### PAGE EXCERPT
"""
  7. Rust supports basic threading, message passing, and shared memory out-of-the-box.
  8. Although not originally intended for the purpose, Rust's memory safety mechanisms also make threading much easier and safer.
  9. Combined with Rust's strong typing mechanism, most threading errors get caught at compile-time, and thus the bold claim "fearless concurrency".
  10.  
  11. #### Language builtins
  12. The Rust language itself provides almost no support for threading.
  13. The main support it provides are two marker `traits`:
  14. * `send`: This trait declares that the type can be safely send across threads.
  15. * `sync`: This trait declares that the type can safely be accessed from multiple threads.
  16. All the actual threading and sync support is provided by the standard library.
  17.  
  18. #### Threading
  19. Threads are usually created through the `std::thread::spawn` function, which takes a `closure` and runs it in a new `thread`.
  20. ```rust
  21. use std::thread;
  22.  
  23. fn main() {
  24. thread::spawn(|| {
  25. for i in 1..3 {
  26. println!("{}", i);
  27. }
  28. });
  29. for i in 1..3 {
  30. println!("hi number {} from the main thread!", i);
  31. }
  32. }
  33. ```
  34. This produces the familiar race condition, with two threads both trying to print something as fast as possible.
"""
### EXERCISES TO COMPLETE
**1)** State whether each statement below agrees with the Rust threading excerpt, answering yes or no and quoting the deciding words of the excerpt: (a) The Rust language itself offers extensive built-in support for threading. (b) Threads are usually created through the `std::thread::spawn` function. (c) Rust's memory safety mechanisms were originally intended to make threading easier.
**2)** Write the next part of the Rust threading excerpt, continuing after its final sentence about the race condition.
The entries given later are separate material with no connection to the Rust threading excerpt.

### INFORMATION
"""
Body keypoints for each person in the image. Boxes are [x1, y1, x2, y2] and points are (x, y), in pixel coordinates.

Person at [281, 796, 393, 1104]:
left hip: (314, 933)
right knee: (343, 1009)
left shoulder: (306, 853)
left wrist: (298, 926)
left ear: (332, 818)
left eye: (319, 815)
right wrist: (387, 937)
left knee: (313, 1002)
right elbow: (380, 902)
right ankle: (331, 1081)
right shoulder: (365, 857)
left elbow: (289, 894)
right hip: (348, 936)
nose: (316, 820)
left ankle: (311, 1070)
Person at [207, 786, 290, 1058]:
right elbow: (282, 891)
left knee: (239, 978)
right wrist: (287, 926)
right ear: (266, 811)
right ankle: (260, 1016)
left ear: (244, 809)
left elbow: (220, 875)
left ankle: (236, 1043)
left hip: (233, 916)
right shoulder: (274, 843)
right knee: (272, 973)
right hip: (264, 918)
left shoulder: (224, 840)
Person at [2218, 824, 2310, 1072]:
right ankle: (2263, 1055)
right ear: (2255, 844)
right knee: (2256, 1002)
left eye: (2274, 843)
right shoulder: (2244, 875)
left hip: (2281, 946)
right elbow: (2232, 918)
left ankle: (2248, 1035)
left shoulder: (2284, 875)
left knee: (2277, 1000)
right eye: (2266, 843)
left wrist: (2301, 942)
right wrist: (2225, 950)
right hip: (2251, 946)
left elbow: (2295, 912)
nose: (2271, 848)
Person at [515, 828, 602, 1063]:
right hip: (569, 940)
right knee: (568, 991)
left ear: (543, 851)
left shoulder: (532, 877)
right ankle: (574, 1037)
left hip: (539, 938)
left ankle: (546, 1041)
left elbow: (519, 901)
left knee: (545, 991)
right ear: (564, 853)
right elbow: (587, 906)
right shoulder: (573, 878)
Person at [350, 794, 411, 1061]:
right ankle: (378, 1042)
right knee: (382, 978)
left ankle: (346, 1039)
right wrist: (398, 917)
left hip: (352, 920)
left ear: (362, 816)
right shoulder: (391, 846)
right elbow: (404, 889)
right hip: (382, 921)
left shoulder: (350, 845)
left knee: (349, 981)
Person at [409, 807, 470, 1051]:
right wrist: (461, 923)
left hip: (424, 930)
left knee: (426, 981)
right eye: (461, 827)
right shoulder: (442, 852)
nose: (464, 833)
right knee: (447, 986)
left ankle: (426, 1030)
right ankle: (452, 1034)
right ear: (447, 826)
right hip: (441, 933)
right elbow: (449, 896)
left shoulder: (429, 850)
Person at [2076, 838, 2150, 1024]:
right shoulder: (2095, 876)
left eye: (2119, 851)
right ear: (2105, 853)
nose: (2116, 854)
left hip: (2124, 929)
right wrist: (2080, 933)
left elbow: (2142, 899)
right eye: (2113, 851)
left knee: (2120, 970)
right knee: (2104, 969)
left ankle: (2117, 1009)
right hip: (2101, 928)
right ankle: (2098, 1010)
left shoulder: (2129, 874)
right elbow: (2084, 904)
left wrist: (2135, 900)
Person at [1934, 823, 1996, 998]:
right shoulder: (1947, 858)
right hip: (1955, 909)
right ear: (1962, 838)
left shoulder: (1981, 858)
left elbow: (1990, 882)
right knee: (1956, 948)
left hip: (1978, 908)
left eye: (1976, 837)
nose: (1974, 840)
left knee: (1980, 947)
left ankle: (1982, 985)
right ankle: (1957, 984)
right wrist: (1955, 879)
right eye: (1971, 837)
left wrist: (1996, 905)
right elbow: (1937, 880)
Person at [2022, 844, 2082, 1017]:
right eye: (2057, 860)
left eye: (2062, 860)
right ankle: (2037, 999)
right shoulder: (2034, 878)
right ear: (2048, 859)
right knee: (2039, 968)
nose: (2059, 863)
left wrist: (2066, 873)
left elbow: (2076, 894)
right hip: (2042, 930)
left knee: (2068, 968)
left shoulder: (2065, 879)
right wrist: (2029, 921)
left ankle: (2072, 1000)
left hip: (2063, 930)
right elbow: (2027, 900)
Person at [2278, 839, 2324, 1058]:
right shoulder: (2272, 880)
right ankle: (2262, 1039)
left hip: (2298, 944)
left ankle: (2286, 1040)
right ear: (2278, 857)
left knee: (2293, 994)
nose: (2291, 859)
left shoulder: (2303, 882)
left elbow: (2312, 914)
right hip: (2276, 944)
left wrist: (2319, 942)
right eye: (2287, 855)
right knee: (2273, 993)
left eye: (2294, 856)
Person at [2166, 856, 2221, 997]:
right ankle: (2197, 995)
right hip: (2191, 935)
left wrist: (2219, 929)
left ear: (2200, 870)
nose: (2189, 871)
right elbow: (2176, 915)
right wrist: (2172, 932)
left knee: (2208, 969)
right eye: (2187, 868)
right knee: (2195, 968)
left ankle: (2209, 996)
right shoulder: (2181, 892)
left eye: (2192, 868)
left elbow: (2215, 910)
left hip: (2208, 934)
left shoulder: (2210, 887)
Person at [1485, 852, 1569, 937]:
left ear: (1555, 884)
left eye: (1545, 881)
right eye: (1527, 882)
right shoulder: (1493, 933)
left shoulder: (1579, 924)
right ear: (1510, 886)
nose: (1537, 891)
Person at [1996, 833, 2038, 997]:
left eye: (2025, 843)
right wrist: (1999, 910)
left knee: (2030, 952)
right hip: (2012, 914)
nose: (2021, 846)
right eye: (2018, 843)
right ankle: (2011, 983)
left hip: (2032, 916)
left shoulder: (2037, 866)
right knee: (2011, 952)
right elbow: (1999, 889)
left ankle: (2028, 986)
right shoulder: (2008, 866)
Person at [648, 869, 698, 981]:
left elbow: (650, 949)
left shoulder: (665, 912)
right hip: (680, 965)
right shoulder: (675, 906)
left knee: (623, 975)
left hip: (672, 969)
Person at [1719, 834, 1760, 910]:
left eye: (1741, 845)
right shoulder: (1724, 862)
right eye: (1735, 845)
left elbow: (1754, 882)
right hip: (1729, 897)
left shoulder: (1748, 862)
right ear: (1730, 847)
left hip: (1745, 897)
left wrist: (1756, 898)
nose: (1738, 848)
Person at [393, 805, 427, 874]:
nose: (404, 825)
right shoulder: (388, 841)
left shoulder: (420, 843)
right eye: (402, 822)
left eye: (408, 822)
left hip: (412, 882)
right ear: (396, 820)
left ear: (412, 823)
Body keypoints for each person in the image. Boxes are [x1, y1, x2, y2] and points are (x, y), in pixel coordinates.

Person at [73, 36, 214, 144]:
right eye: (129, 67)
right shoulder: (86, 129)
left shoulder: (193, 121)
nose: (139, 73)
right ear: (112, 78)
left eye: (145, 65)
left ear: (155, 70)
"""
### SOLVED TASKS
**1)**
(a) No: "The Rust language itself provides almost no support for threading."
(b) Yes: "Threads are usually created through the `std::thread::spawn` function, which takes a `closure` and runs it in a new `thread`."
(c) No: "Although not originally intended for the purpose, Rust's memory safety mechanisms also make threading much easier and safer."

**2)**
  35. The `thread::spawn` function returns a `join` handle, which can be used to perform thread joins:
  36. ```rust
  37. let handle = thread::spawn(|| {
  38. for i in 1..10 {
  39. println!("hi");
  40. }
  41. });
  42. handle.join();
  43. ```
  44. The closure is not allowed to access any elements in the surrounding function, since it is possible that it would outlive the scope of the surrounding function(dangling pointers).
  45. To solve this, the clojure can be declared as a `move` closure, which automatically takes ownership of any variables it needs.
  46. ```rust
  47. fn main() {
  48. let v = 1;
  49. let handle = thread::spawn(move || {
  50. println!("{:?}", v);
  51. });
  52. handle.join();
  53. }
  54. ```
  55. #### Message Passing
  56. Message passing channels are the general preferred way to synchronize threads in Rust.
  57. This is implemented as the `std::sync::mspc` function:
  58. (`mspc` stands for multiple-producer, single-consumer)
  59. ```rust
  60. let (tx, rx) = mpsc::channel();
  61. ```
  62. `rx` and `tx` are handles to the receiver and transmitter end of this channel, respectively.
  63. Usage is something like this:
  64. ```rust
  65. fn main() {
  66. let (tx, rx) = mpsc::channel();
  67. thread::spawn(move || {
  68. let val = String::from("hi");
  69. tx.send(val).unwrap();
  70. });
  71. let received = rx.recv().unwrap();
  72. println!("Got: {}", received);
  73. }
  74. ```
  75. An interesting thing to note here is that message passing does not pass the value of the variable.
  76. It passes ownership of the variable to the other side.
  77. This means that this channel performs shared memory through message passing, a clever solution that enables the easily understandable channel semantics while avoiding all the overhead from copying values.
  78.  
  79. #### Shared memory
  80. Shared memory is generally frowned upon by the Rust language as it violates Rust's core principle of single ownership.
  81. However, it is possible to implement safely though the `Mutex` smart pointer.
  82. `Mutex` is defined in `std::sync::Mutex`
  83. It is a generic type, and it is used to wrap a variable, granting access to only one thread at a time.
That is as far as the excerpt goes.